[Saklanan veri kayıtları]
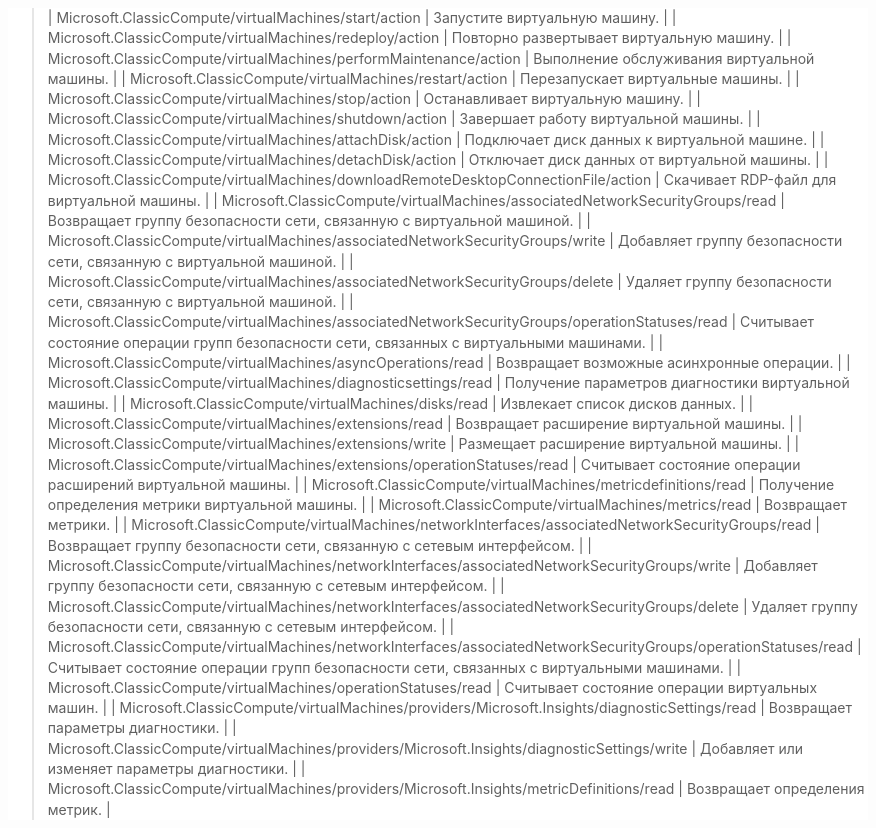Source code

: > | Microsoft.ClassicCompute/virtualMachines/start/action | Запустите виртуальную машину. |
> | Microsoft.ClassicCompute/virtualMachines/redeploy/action | Повторно развертывает виртуальную машину. |
> | Microsoft.ClassicCompute/virtualMachines/performMaintenance/action | Выполнение обслуживания виртуальной машины. |
> | Microsoft.ClassicCompute/virtualMachines/restart/action | Перезапускает виртуальные машины. |
> | Microsoft.ClassicCompute/virtualMachines/stop/action | Останавливает виртуальную машину. |
> | Microsoft.ClassicCompute/virtualMachines/shutdown/action | Завершает работу виртуальной машины. |
> | Microsoft.ClassicCompute/virtualMachines/attachDisk/action | Подключает диск данных к виртуальной машине. |
> | Microsoft.ClassicCompute/virtualMachines/detachDisk/action | Отключает диск данных от виртуальной машины. |
> | Microsoft.ClassicCompute/virtualMachines/downloadRemoteDesktopConnectionFile/action | Скачивает RDP-файл для виртуальной машины. |
> | Microsoft.ClassicCompute/virtualMachines/associatedNetworkSecurityGroups/read | Возвращает группу безопасности сети, связанную с виртуальной машиной. |
> | Microsoft.ClassicCompute/virtualMachines/associatedNetworkSecurityGroups/write | Добавляет группу безопасности сети, связанную с виртуальной машиной. |
> | Microsoft.ClassicCompute/virtualMachines/associatedNetworkSecurityGroups/delete | Удаляет группу безопасности сети, связанную с виртуальной машиной. |
> | Microsoft.ClassicCompute/virtualMachines/associatedNetworkSecurityGroups/operationStatuses/read | Считывает состояние операции групп безопасности сети, связанных с виртуальными машинами. |
> | Microsoft.ClassicCompute/virtualMachines/asyncOperations/read | Возвращает возможные асинхронные операции. |
> | Microsoft.ClassicCompute/virtualMachines/diagnosticsettings/read | Получение параметров диагностики виртуальной машины. |
> | Microsoft.ClassicCompute/virtualMachines/disks/read | Извлекает список дисков данных. |
> | Microsoft.ClassicCompute/virtualMachines/extensions/read | Возвращает расширение виртуальной машины. |
> | Microsoft.ClassicCompute/virtualMachines/extensions/write | Размещает расширение виртуальной машины. |
> | Microsoft.ClassicCompute/virtualMachines/extensions/operationStatuses/read | Считывает состояние операции расширений виртуальной машины. |
> | Microsoft.ClassicCompute/virtualMachines/metricdefinitions/read | Получение определения метрики виртуальной машины. |
> | Microsoft.ClassicCompute/virtualMachines/metrics/read | Возвращает метрики. |
> | Microsoft.ClassicCompute/virtualMachines/networkInterfaces/associatedNetworkSecurityGroups/read | Возвращает группу безопасности сети, связанную с сетевым интерфейсом. |
> | Microsoft.ClassicCompute/virtualMachines/networkInterfaces/associatedNetworkSecurityGroups/write | Добавляет группу безопасности сети, связанную с сетевым интерфейсом. |
> | Microsoft.ClassicCompute/virtualMachines/networkInterfaces/associatedNetworkSecurityGroups/delete | Удаляет группу безопасности сети, связанную с сетевым интерфейсом. |
> | Microsoft.ClassicCompute/virtualMachines/networkInterfaces/associatedNetworkSecurityGroups/operationStatuses/read | Считывает состояние операции групп безопасности сети, связанных с виртуальными машинами. |
> | Microsoft.ClassicCompute/virtualMachines/operationStatuses/read | Считывает состояние операции виртуальных машин. |
> | Microsoft.ClassicCompute/virtualMachines/providers/Microsoft.Insights/diagnosticSettings/read | Возвращает параметры диагностики. |
> | Microsoft.ClassicCompute/virtualMachines/providers/Microsoft.Insights/diagnosticSettings/write | Добавляет или изменяет параметры диагностики. |
> | Microsoft.ClassicCompute/virtualMachines/providers/Microsoft.Insights/metricDefinitions/read | Возвращает определения метрик. |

▶ **Görev**
"Запустите виртуальную машину. |" geçen satırla "от виртуальной машины. |" geçen satır arasındaki satırları, bu iki satır da dahil olmak üzere, "Microsoft.ClassicCompute" yerine "Microsoft.Compute" koyarak yeniden yaz. Başka hiçbir şeyi değiştirme.

▶ **Çözüm**
: > | Microsoft.Compute/virtualMachines/start/action | Запустите виртуальную машину. |
> | Microsoft.Compute/virtualMachines/redeploy/action | Повторно развертывает виртуальную машину. |
> | Microsoft.Compute/virtualMachines/performMaintenance/action | Выполнение обслуживания виртуальной машины. |
> | Microsoft.Compute/virtualMachines/restart/action | Перезапускает виртуальные машины. |
> | Microsoft.Compute/virtualMachines/stop/action | Останавливает виртуальную машину. |
> | Microsoft.Compute/virtualMachines/shutdown/action | Завершает работу виртуальной машины. |
> | Microsoft.Compute/virtualMachines/attachDisk/action | Подключает диск данных к виртуальной машине. |
> | Microsoft.Compute/virtualMachines/detachDisk/action | Отключает диск данных от виртуальной машины. |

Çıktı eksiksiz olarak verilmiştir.